Geometry Wars 3: Dimensions Evolved (£7.99)
If you think ‘die, alien scum’ rather than ‘astronomy’ on hearing the words ‘outer space’, perhaps twin-stick blaster Geometry Wars is more your thing. Already dazzling and thrilling on the iPad, the Pro gets a unique two-player co-op mode. Take that, people with other iPads who thought the Pro’s screen was stupidly big!
Chunky Comic Reader (£free or £2.99)
You’d have to be fairly mad to buy an iPad Pro solely for reading comics, but if you’ve already got one, then why not? After all, the screen is superb, and the larger model in particular is the perfect size. Chunky is our pick of iPad comic apps because it’s easy to use, efficient, has loads of settings, and with a one-off IAP will happily grab your digital comics from local network drives.
Pigment (£free + IAP)
Should all of the excitement regarding these new apps get a bit much for you, have a proper relax with Pigment.
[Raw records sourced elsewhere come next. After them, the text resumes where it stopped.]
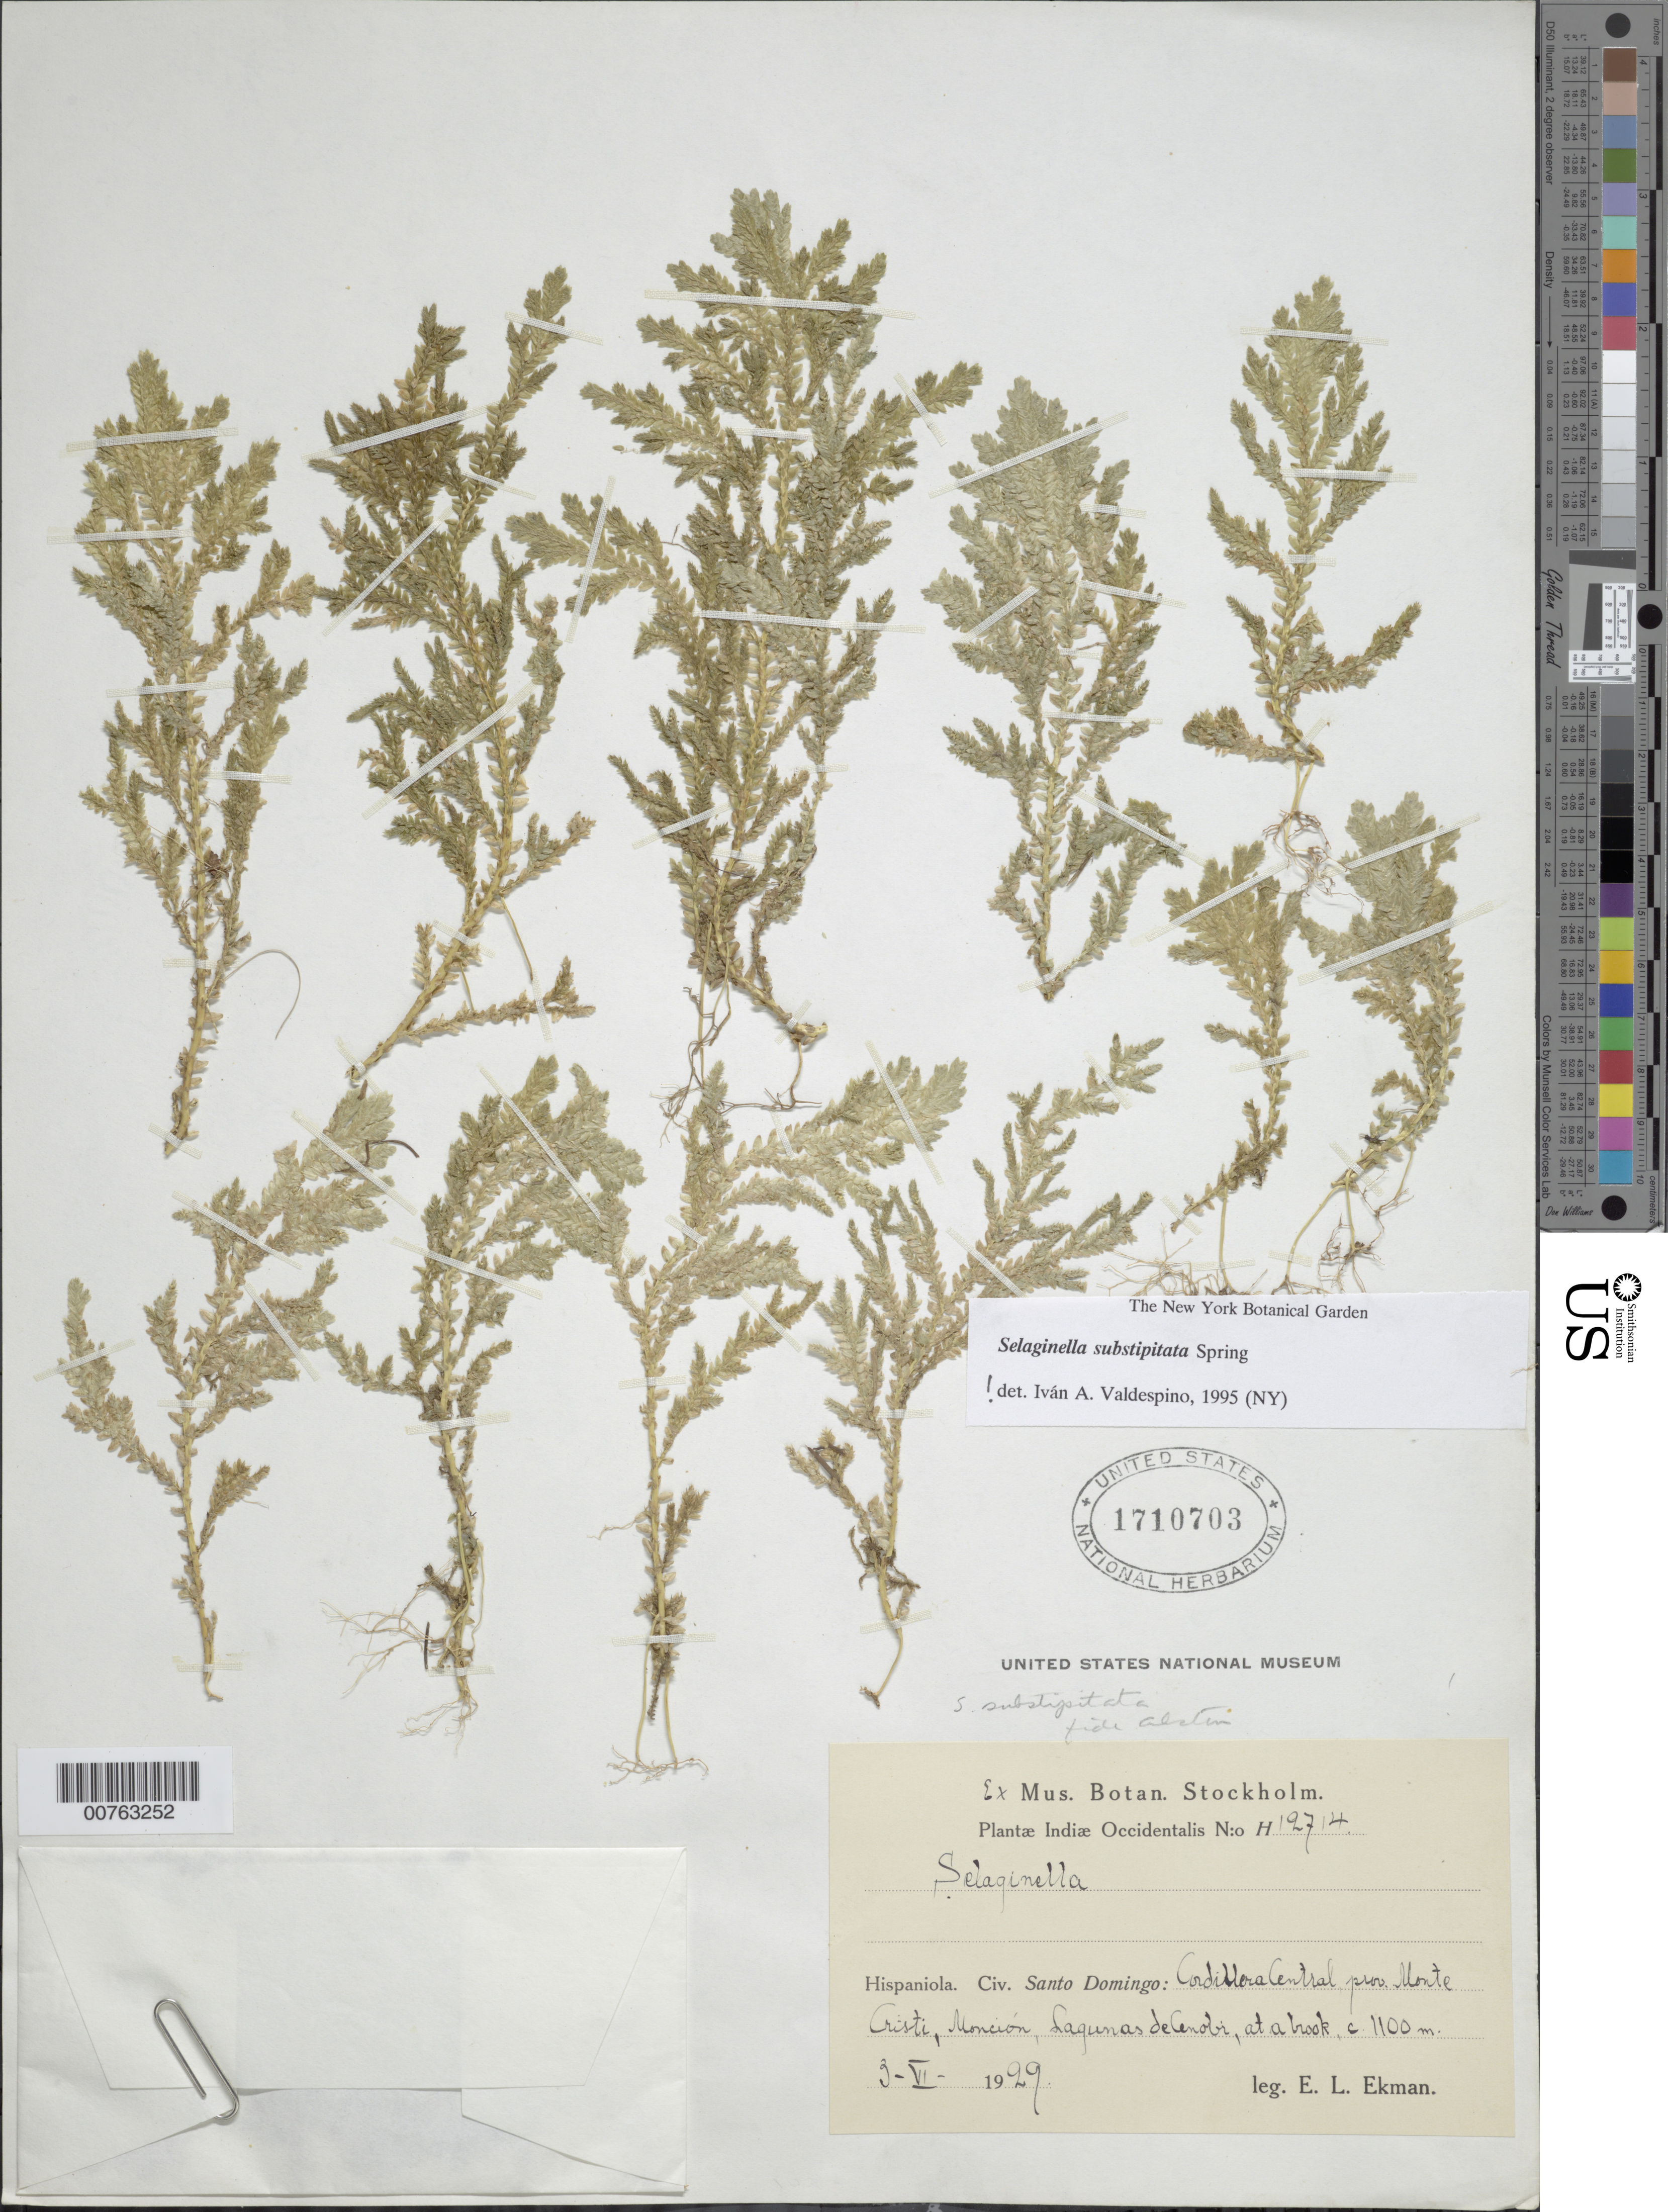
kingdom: Plantae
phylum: Tracheophyta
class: Lycopodiopsida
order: Selaginellales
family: Selaginellaceae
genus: Selaginella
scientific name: Selaginella substipitata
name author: Spring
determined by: Valdespino, I. A., (PMA), Universidad de Panama (PANAMA)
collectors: E. L. Ekman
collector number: H 12714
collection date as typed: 03 Jun 1929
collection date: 1929-06-03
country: Dominican Republic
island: Hispaniola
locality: Cordillera Central. Provincia Monte Cristi, Monción, Lagunas de Cenobi, at a hook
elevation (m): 1100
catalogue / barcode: US 1710703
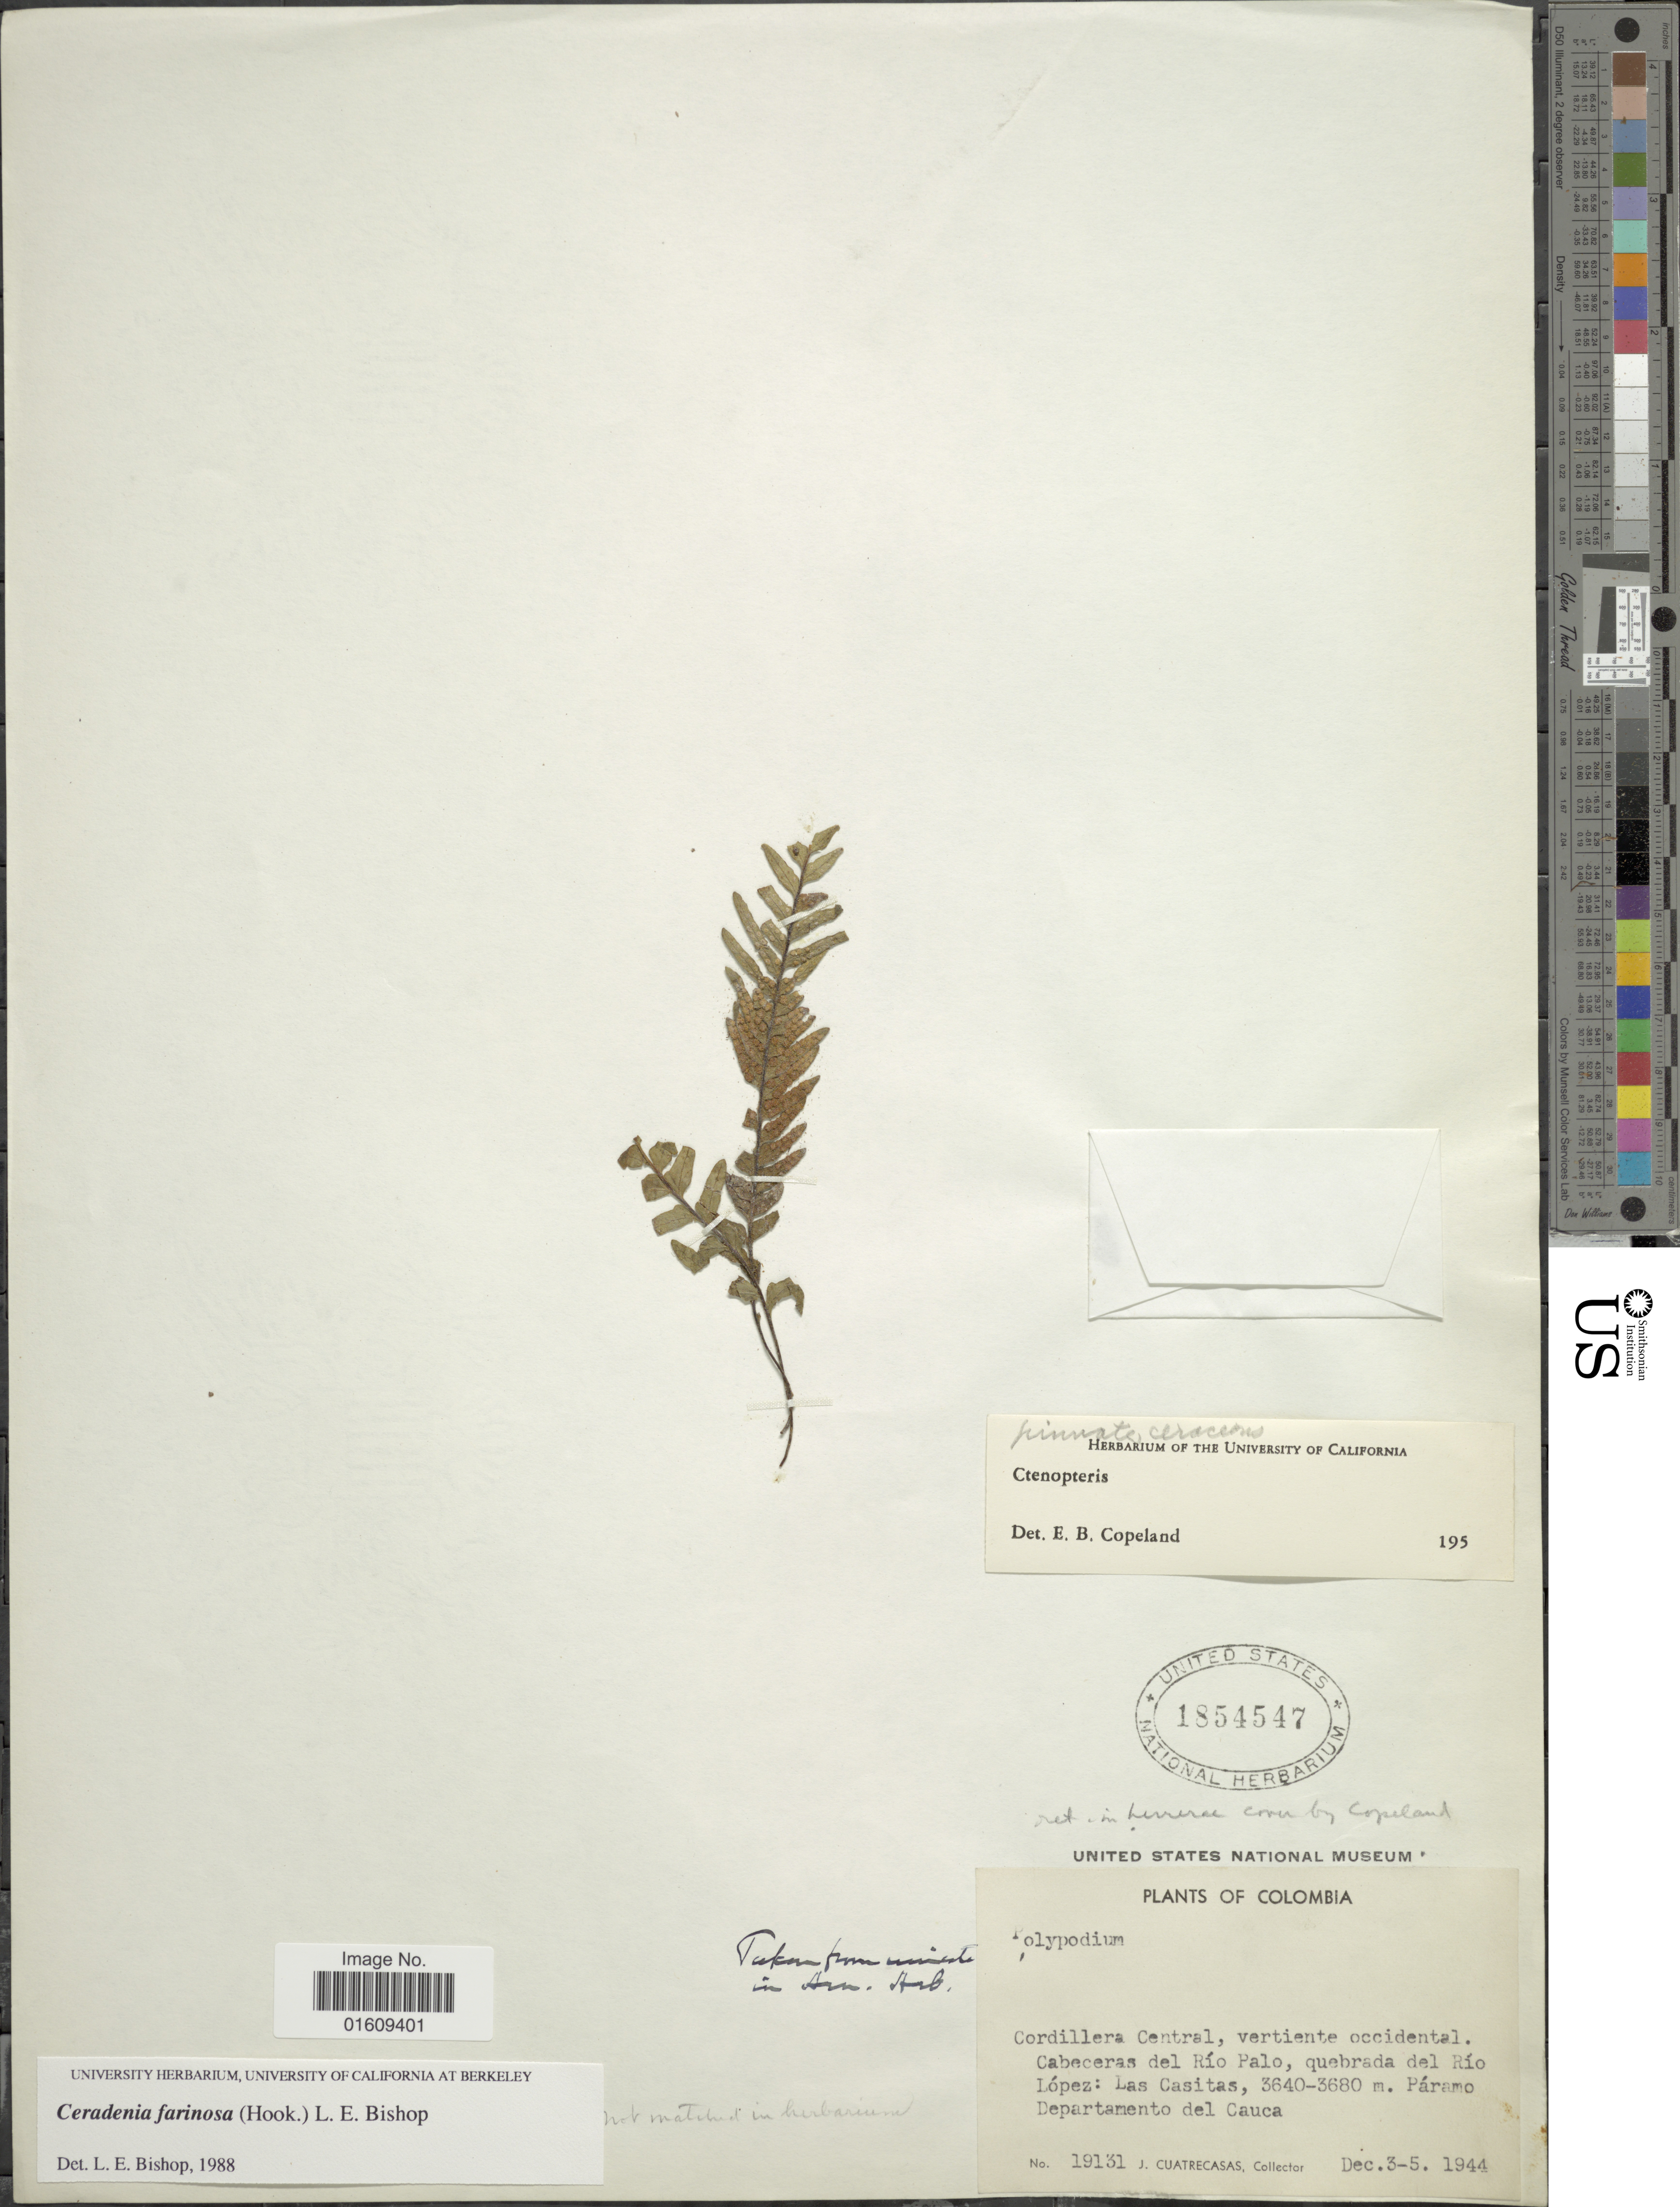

It’s a digital version of those adult colouring books that are all the rage.
Most of these apps are rubbish on iPad, but Pigment’s developers have properly thought things through: you can zoom without quality loss, colour with different brush types (rather than tapping to auto-fill spaces, like a nefarious colouring cheat), and get some value out of your Apple Pencil if you bought one, then later realised with a start that you’re not in fact an artist.